Le carabine 30-30 Winchester est un calibre emblématique, souvent associé à l'histoire du Far West américain. Introduit en 1895, il a été l'un des premiers calibres de chasse à poudre sans fumée, ce qui lui a valu une grande popularité. Son nom "30-30" fait référence à sa charge de 30 grains de poudre sans fumée et à son calibre .30. Il a été largement utilisé pour la chasse au cerf et à d'autres gibiers de taille moyenne.
En plus du 30-30 Winchester, d'autres calibres sont populaires pour les carabines à levier de sous-garde, tels que le .357 Magnum et le .44 Magnum.

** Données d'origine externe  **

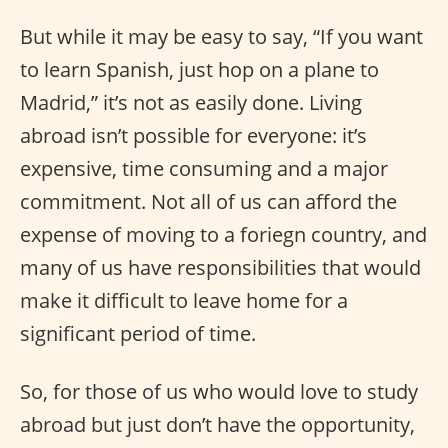
But while it may be easy to say, “If you want
to learn Spanish, just hop on a plane to
Madrid,” it’s not as easily done. Living
abroad isn’t possible for everyone: it’s
expensive, time consuming and a major
commitment. Not all of us can afford the
expense of moving to a foriegn country, and
many of us have responsibilities that would
make it difficult to leave home for a
significant period of time.
So, for those of us who would love to study
abroad but just don’t have the opportunity,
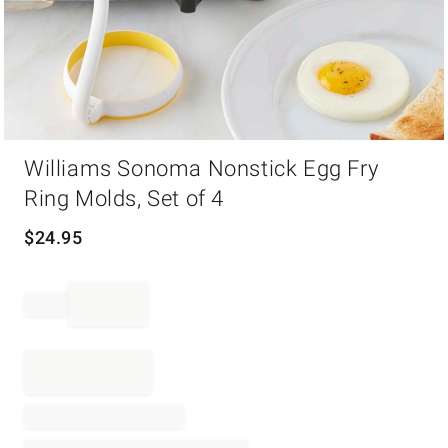
Item
Williams Sonoma Nonstick Egg Fry
1
of
Ring Molds, Set of 4
1
$
24.95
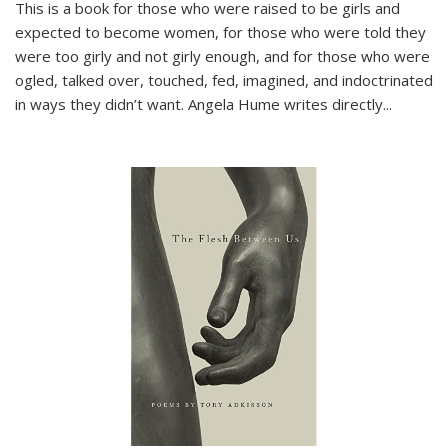
This is a book for those who were raised to be girls and
expected to become women, for those who were told they
were too girly and not girly enough, and for those who were
ogled, talked over, touched, fed, imagined, and indoctrinated
in ways they didn’t want. Angela Hume writes directly
...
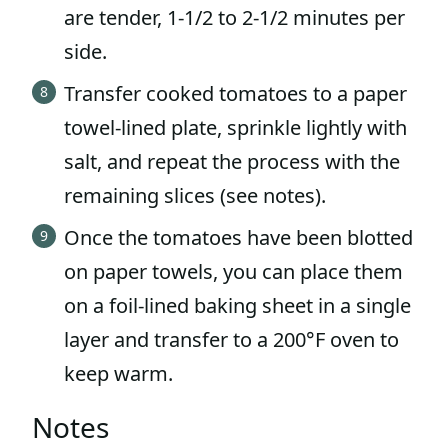
are tender, 1-1/2 to 2-1/2 minutes per
side.
Transfer cooked tomatoes to a paper
towel-lined plate, sprinkle lightly with
salt, and repeat the process with the
remaining slices (see notes).
Once the tomatoes have been blotted
on paper towels, you can place them
on a foil-lined baking sheet in a single
layer and transfer to a 200°F oven to
keep warm.
Notes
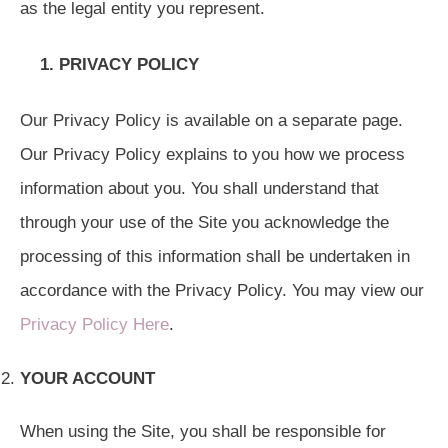
as the legal entity you represent.
1.
PRIVACY POLICY
Our Privacy Policy is available on a separate page.
Our Privacy Policy explains to you how we process
information about you. You shall understand that
through your use of the Site you acknowledge the
processing of this information shall be undertaken in
accordance with the Privacy Policy. You may view our
Privacy Policy Here
.
YOUR ACCOUNT
When using the Site, you shall be responsible for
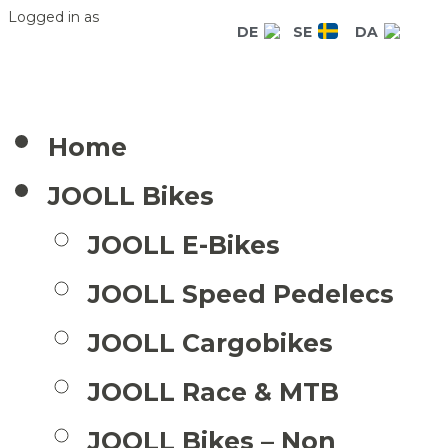
Logged in as
DE
SE
DA
Home
JOOLL Bikes
JOOLL E-Bikes
JOOLL Speed Pedelecs
JOOLL Cargobikes
JOOLL Race & MTB
JOOLL Bikes – Non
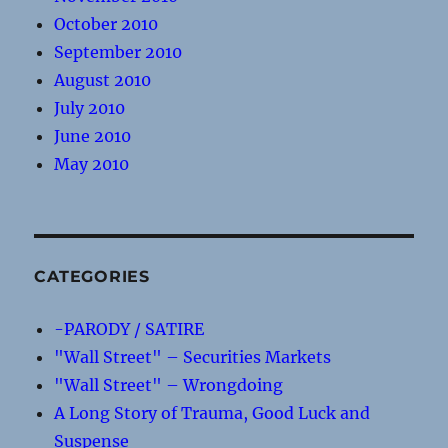
October 2010
September 2010
August 2010
July 2010
June 2010
May 2010
CATEGORIES
-PARODY / SATIRE
"Wall Street" – Securities Markets
"Wall Street" – Wrongdoing
A Long Story of Trauma, Good Luck and
Suspense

Les marques les plus répandues pour les carabines à levier de sous garde sont Winchester, Marlin et Rossi.
La carabine Erma Werke EG 712 est un modèle à levier de sous garde en calibre .22LR, appréciée pour sa bonne facture et son design typé western. Une sympathique petite carabine, qui ressemble comme une goutte d'eau à sa grande soeur en cal .30.
La firme Erma Werke était un fabricant allemand d'armes à feu qui produisait des carabines de qualité, dont l'EG 712. ErMa (abréviation commerciale usuelle de Erfurter Maschinenfabrik) est un constructeur allemand d’armes situé à Dachau, non loin de Munich (Bavière). En 1950, B. Geipel recréé son entreprise près de Dachau. Le fabricant d’armes allemand s’oriente donc vers les marchés du tir de loisir en s’inspirant des Winchester 94, des US M1 ou du Walther P38.
La carabine Erma EG 712 est conçue pour tirer des munitions de calibre .22LR, .22 court et .22 pistol. Le réarmement manuel permet cette polyvalence. Bien que typée western, il est courant de voir des lunettes montées sur ce genre de carabine, notamment aux États-Unis. Une autre option est le Tang-Sight, qui nécessite un alésage au niveau du garde-main.
D'autres modèles de carabines à levier de sous garde existent, notamment la Winchester 9422 et la Marlin 39. La Marlin 39 est l'une des plus anciennes .22LR à levier de sous garde construite et encore produite, utilisée par Annie Oakley.